### [TEXT SEGMENT]
On Apr 15, 2017, at 4:44 PM, Andrew Lunn <andrew@...n.ch> wrote:
> Yet i'm debugging an application which expects a timeout even when
> there are 0 packets.
Well, you've already found a bug - it expects a timeout where there are no packets.
To quote the pcap man page (this is the latest version, which calls it the "packet buffer timeout" rather than the "read timeout"):
packet buffer timeout
If, when capturing, packets are delivered as soon as they
arrive, the application capturing the packets will be woken up
for each packet as it arrives, and might have to make one or
more calls to the operating system to fetch each packet.
If, instead, packets are not delivered as soon as they arrive,
but are delivered after a short delay (called a "packet buffer
timeout"), more than one packet can be accumulated before the
packets are delivered, so that a single wakeup would be done for
multiple packets, and each set of calls made to the operating
system would supply multiple packets, rather than a single
packet. This reduces the per-packet CPU overhead if packets are
arriving at a high rate, increasing the number of packets per
second that can be captured.
The packet buffer timeout is required so that an application
won't wait for the operating system's capture buffer to fill up
before packets are delivered; if packets are arriving slowly,
that wait could take an arbitrarily long period of time.

### [THE DATA]

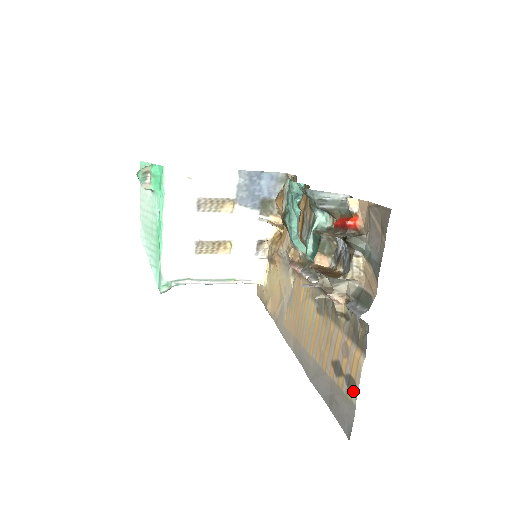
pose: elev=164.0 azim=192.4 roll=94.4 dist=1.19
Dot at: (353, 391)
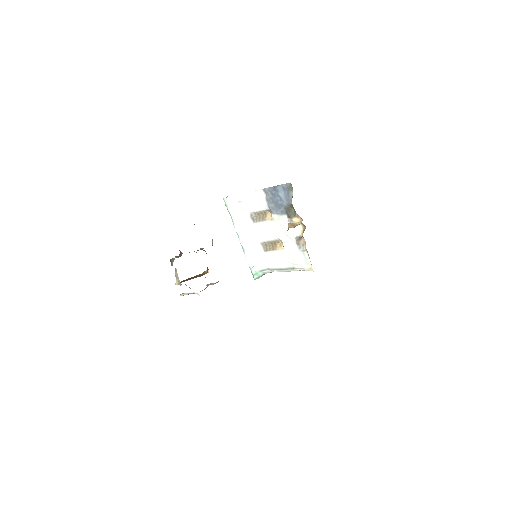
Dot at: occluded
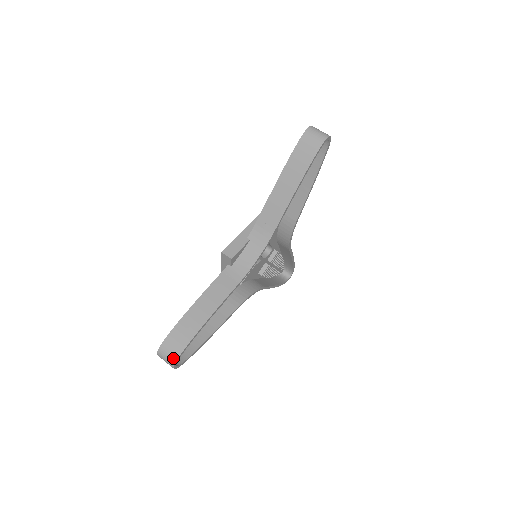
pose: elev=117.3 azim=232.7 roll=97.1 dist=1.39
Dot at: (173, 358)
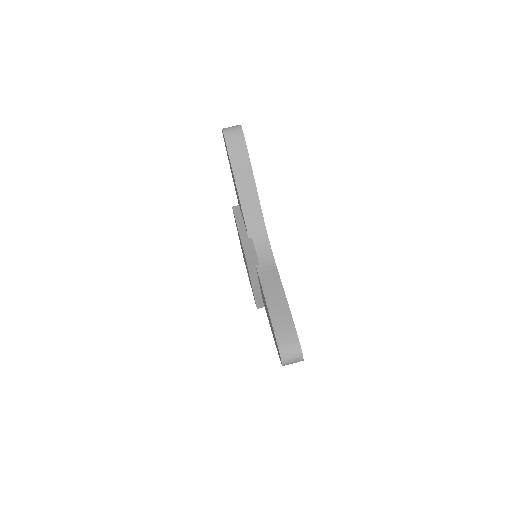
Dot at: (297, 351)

### [STATED EXERCISE A]
According to the message on the packet buffer timeout, what must an application not be made to wait for before packets are delivered?
### [STATED EXERCISE B]
Print the records from the line that contains "pose: elev=117.3 azim=232.7" through the end of the records, both included, omitting the pictures.

### [TASK RESPONSE A]
It must not wait for the operating system's capture buffer to fill up.

### [TASK RESPONSE B]
pose: elev=117.3 azim=232.7 roll=97.1 dist=1.39
Dot at: (173, 358)
Dot at: (297, 351)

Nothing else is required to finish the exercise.